Standpunt van de consument
Voor het standpunt van de consument verwijst de commissie naar de overgelegde stukken. In de kern komt
het standpunt op het volgende neer.
De consument heeft zich vanaf 1 maart 2021 ingeschreven voor een studie. Wegens persoonlijke
omstandigheden is zij niet aan de studie begonnen, heeft geen gebruik gemaakt van de diensten van de
ondernemer en ook geen studiematerialen ontvangen. De studie duurt twee jaar en loopt in maart 2023 af
maar deze kan zonder kosten verlengd worden voor twee jaar. Zij heeft de ondernemer in januari 2023 over
het beëindigen van de studie geïnformeerd. De ondernemer wil slechts één maand kosten terug betalen.
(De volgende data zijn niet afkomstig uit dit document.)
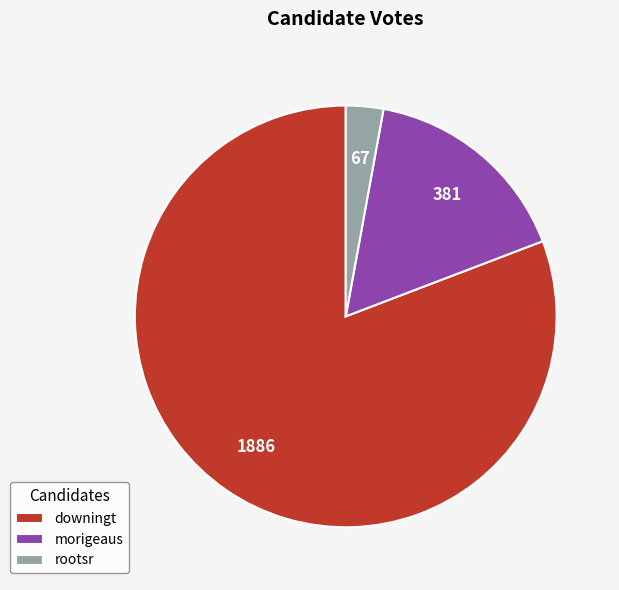

How many slices are in this pie chart?

3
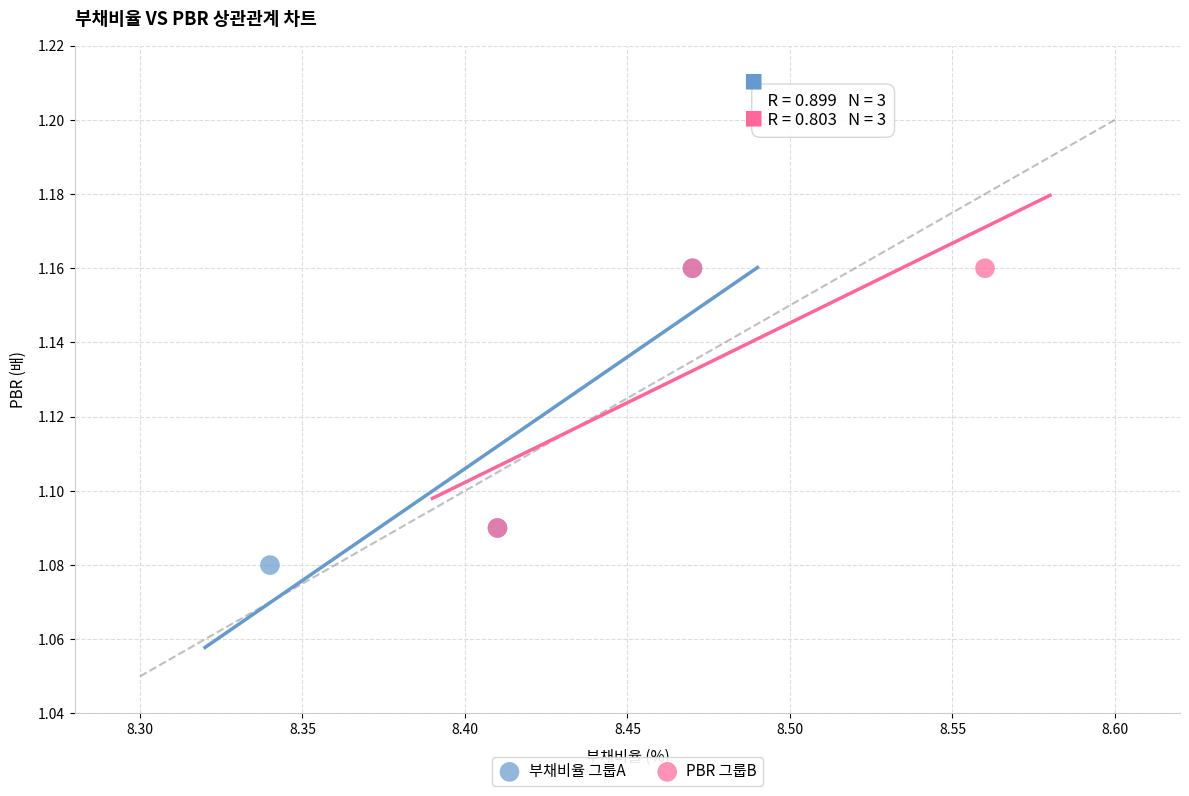

Which series has the largest Y range (max minus min)?

부채비율 그룹A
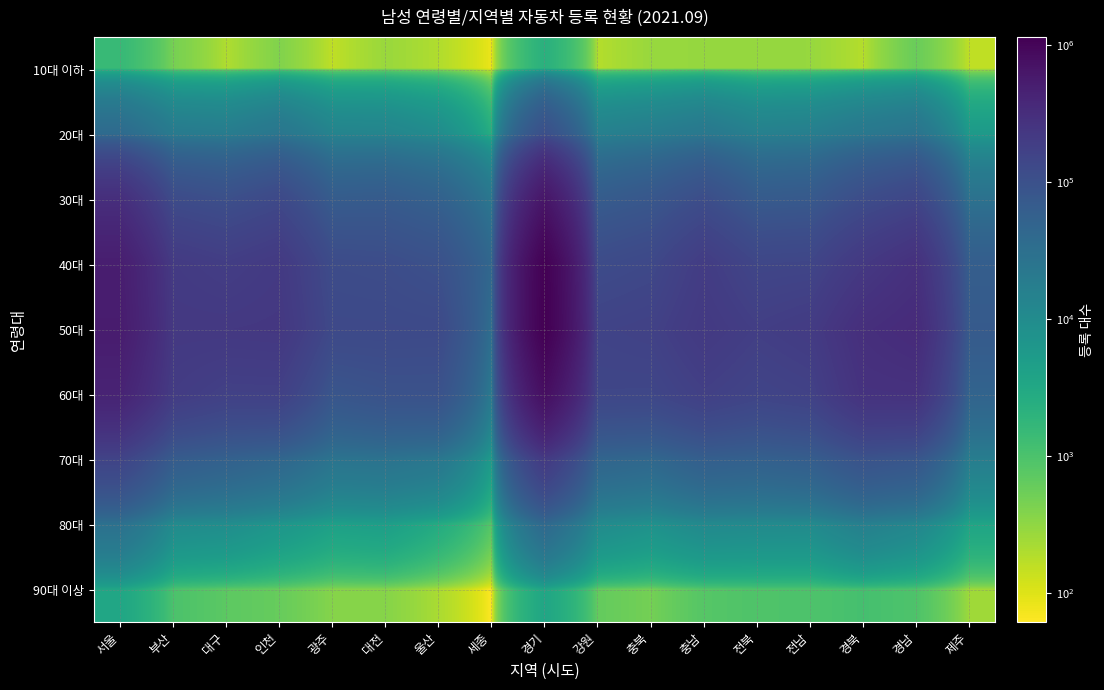

Which has a higher value, 대전 or 경남?

경남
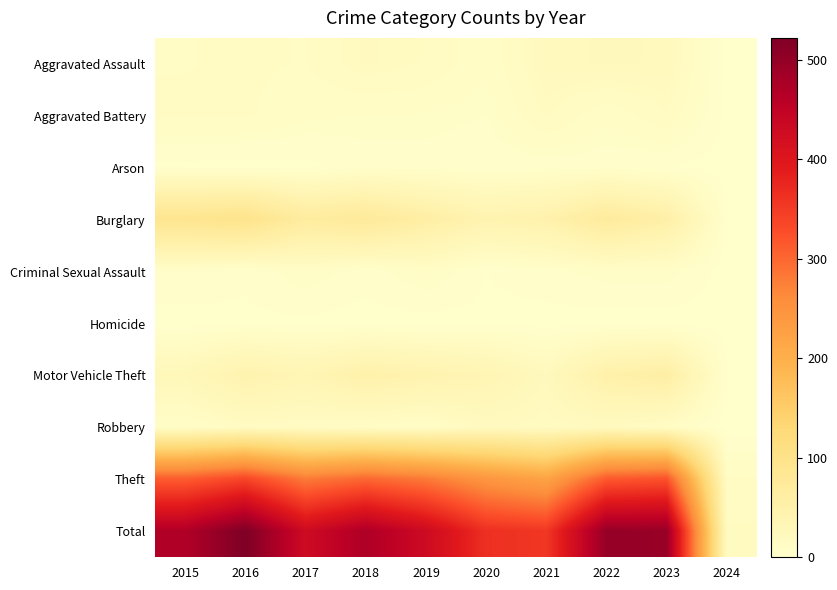

Between 2015 and 2022, which series saw the biggest shift?

Total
Het aan de ondernemer totaal te betalen bedrag van € 10.032,– is volledig voldaan. Zij heeft een overzicht
van de gemaakte kosten opgevraagd bij de ondernemer, maar deze zijn niet aangeleverd. De consument
wenst haar geld terug met inhouding van de eventuele opstartkosten en de gemaakte kosten indien de
ondernemer deze kosten kan aantonen.
Standpunt van de ondernemer
Voor het standpunt van de ondernemer verwijst de commissie naar de overgelegde stukken. In de kern
komt het standpunt op het volgende neer.
Op 15 februari 2021 heeft de consument zich ingeschreven voor de opleiding Master of Business
Administration (MBA). Op 1 maart 2021 zou zij starten met de opleiding. De opleiding heeft een looptijd van
twee jaar (24 maanden), waarna deze kosteloos met maximaal 24 maanden kan worden verlengd. Betaling
van de volledige studiekosten heeft plaatsgevonden in twee termijnen; factuurnummer 9551523 verstuurd
op 24 februari 2021 voor een bedrag van € 5.016,– en factuurnummer 9551524 verstuurd op 19 januari
2022 wederom voor een bedrag van € 5.016,–. Beide facturen zijn tijdig door de consument betaald.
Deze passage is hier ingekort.